Just hearing my brother's name made me want to rip Azriel's vocal cords from his throat, but another plan was quickly forming in my head, and I couldn't afford to lash out. At least not physically.

"Maybe you're right," I smiled prettily as false sincerity infused my words and snaked their way from my lips to his mind. The grip of his shadows relaxed, and I swore I could see a hint of trust flash in his eyes. "Maybe I should reconsider my feelings toward my brother, " I angled my head toward him, taking advantage of the loosening bindings. "Maybe," I whispered, "there is just the slightest possibility that your darling High Lord Rhysand was too much of a fucking coward to crawl out of his shithole of a palace to try to find me. That is, after all, what lapdogs are for, isn't it? Fetching?" My smile widened, the sickening saccharine of it a cruel contrast to the growing anger that marred the coolness of Ariel's face. I got even closer, my eyelashes brushing the smooth skin of his trembling cheekbone. "Tell me, am I a worthy bone?"

The satisfaction at breaking him was shortlived as he threw me back against the wall, only an extremely thin cushion of shadows stopping him from splattering my brains against the mortar.

"You will never," he seethed, his voice thinly veiling the fury that pulsated from him, "ever, speak of my High Lord like that again." I could barely breathe as the shadows wrapped tightly around me, suffocating to the point I wondered if that was the last breath I would ever take. "I don't give a damn about what you think of me, but let's make it clear that I serve Rhysand because I love him. I am his comrade, his advisor, his brother, and because of that, I have had to watch what you did to him. Rhysand tore himself apart for five hundred years, paid an unfathomable penance for things he did not owe, all because of the guilt your death caused him. And yet you've been alive all these years, hiding from the chaos you created. I do not lust for you, I do not hate you, I do not pity you. The only thing I feel, Diana, is that the only fucking coward here is you."
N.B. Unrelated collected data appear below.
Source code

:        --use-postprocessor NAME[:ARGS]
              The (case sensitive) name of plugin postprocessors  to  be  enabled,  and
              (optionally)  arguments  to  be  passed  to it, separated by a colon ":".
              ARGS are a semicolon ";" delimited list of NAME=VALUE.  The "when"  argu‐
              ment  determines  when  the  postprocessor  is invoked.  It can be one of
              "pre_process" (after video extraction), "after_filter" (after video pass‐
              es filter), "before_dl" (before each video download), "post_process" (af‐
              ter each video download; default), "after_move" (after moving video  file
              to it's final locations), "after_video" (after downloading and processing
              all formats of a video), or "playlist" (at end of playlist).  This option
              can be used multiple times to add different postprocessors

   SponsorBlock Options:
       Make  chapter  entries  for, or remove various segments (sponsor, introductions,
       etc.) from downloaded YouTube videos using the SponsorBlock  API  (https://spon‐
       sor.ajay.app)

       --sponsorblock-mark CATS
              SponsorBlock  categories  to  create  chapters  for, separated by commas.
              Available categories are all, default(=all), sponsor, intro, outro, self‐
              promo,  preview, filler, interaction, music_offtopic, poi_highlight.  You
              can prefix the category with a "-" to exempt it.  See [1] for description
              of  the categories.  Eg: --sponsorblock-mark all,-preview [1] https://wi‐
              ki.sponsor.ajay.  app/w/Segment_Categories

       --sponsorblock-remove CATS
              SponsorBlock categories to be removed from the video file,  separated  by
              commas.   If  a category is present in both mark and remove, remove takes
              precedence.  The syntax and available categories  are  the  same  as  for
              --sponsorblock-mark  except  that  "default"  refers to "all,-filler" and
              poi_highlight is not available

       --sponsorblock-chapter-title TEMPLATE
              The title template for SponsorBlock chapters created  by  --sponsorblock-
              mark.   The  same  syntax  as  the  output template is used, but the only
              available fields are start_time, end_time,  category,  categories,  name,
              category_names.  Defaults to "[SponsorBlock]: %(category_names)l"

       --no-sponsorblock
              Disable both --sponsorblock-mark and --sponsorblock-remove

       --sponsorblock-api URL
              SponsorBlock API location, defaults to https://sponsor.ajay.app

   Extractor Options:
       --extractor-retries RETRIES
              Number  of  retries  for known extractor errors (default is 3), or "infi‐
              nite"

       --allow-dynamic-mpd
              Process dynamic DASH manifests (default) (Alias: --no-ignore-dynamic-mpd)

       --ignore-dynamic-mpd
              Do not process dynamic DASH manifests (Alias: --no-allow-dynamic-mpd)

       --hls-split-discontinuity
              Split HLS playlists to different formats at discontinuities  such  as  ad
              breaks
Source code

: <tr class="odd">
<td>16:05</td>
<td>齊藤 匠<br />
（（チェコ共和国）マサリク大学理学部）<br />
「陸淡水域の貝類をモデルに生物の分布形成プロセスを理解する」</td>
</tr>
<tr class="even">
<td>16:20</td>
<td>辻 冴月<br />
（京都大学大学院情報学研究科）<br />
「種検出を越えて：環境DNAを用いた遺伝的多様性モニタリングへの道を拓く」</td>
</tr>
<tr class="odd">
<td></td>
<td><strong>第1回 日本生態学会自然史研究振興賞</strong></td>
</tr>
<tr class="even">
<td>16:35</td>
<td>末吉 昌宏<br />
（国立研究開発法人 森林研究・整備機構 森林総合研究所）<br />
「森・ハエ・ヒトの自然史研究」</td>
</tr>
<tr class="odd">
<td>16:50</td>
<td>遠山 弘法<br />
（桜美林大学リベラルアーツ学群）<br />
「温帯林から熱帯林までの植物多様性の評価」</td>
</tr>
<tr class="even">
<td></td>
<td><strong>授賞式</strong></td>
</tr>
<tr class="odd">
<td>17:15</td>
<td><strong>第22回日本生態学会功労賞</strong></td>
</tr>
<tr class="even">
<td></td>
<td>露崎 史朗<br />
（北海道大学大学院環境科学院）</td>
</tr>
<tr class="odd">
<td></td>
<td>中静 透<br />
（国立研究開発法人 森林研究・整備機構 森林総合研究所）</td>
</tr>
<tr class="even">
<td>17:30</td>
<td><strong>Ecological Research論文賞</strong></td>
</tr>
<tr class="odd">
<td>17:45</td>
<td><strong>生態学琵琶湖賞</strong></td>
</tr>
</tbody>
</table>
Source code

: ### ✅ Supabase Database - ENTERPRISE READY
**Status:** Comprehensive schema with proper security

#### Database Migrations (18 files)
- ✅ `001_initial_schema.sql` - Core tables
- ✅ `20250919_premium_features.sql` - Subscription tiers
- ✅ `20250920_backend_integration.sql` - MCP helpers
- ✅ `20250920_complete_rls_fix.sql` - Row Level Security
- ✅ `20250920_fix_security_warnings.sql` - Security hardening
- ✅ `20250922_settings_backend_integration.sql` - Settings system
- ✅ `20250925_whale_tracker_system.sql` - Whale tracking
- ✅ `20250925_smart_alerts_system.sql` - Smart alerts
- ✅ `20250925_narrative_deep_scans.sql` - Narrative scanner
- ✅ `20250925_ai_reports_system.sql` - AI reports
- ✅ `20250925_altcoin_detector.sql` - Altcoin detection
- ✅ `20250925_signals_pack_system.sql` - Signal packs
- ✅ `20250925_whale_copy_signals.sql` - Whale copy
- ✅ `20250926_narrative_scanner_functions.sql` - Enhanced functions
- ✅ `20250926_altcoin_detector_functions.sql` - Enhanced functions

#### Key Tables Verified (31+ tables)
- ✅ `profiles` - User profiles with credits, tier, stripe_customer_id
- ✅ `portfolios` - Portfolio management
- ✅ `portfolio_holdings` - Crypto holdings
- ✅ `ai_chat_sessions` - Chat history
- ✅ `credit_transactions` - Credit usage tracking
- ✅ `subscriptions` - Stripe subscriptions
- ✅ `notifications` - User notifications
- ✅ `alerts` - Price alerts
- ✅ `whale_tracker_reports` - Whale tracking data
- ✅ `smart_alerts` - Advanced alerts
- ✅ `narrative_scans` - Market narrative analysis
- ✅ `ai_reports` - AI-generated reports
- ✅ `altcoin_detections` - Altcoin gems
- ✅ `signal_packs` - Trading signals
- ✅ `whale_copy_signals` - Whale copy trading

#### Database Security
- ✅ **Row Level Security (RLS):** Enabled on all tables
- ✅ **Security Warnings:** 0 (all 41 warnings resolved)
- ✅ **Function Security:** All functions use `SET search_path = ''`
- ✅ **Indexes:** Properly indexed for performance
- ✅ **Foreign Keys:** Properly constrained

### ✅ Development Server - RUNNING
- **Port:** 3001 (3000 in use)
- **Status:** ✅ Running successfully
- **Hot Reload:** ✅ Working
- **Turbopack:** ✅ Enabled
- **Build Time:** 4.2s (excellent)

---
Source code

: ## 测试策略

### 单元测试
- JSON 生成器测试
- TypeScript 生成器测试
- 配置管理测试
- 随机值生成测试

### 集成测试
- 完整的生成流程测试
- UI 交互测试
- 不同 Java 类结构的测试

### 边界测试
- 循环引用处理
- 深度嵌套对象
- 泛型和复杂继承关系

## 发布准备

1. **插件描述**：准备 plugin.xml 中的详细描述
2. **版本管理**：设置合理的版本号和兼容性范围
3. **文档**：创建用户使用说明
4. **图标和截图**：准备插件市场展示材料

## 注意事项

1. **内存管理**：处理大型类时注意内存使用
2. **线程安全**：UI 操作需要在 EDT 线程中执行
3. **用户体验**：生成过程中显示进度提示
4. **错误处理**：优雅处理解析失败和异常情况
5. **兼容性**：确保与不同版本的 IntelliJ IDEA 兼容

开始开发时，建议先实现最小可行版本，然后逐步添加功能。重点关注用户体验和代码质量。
For once, I said nothing. There was so much emotion on his face, emotion I had never known of him, even in my distant memories of childhood. It was not anger that shook his words; it was pain, the pulsing, infected pain of a wound that had been open and festering for centuries. I barely blinked before the shadows that once had bound me creating a thick cocoon encasing both of us. The noises he had quieted were now completely silent, the scents he had diluted nowhere to be found. All there was darkness. But not the darkness of my brother that thrummed with untapped power, or darkness of my father that lusted for it. This was his darkness, that had no name or message, except death. I could feel the burgeoning power, knew that if he didn't act fast, we both would lose our lives to it, both paralyzed, unable to move, unable to control. All I could do was plead, scream into the vast expanse of the shadows and hope he heard at least a whisper.

Please.

Suddenly, the shadows were no longer, gone as if they had never been there. Noise, sound, smell, light all rushed back, demanding me for a reaction. But I barely noticed them, even the life-sustaining breath pouring into my lungs. The only thing I could do was watch as Azriel shuffled back shakily, still bracing a fist on the wall beside my head. This is your moment, my mind urged me, take advantage of it, let this be your chance to escape. But I didn't want to escape. Some part of me, a part of the girl that I had long buried deep within me, wanted to be with him. Not to comfort him, I told myself as I looked on at the man I was supposed to despise with all my heart, but to watch him. To make sure the darkness didn't consume him. He may not lust for me, hate me, or pity me, and yet he still saved my life. I just wasn't sure if he would save his.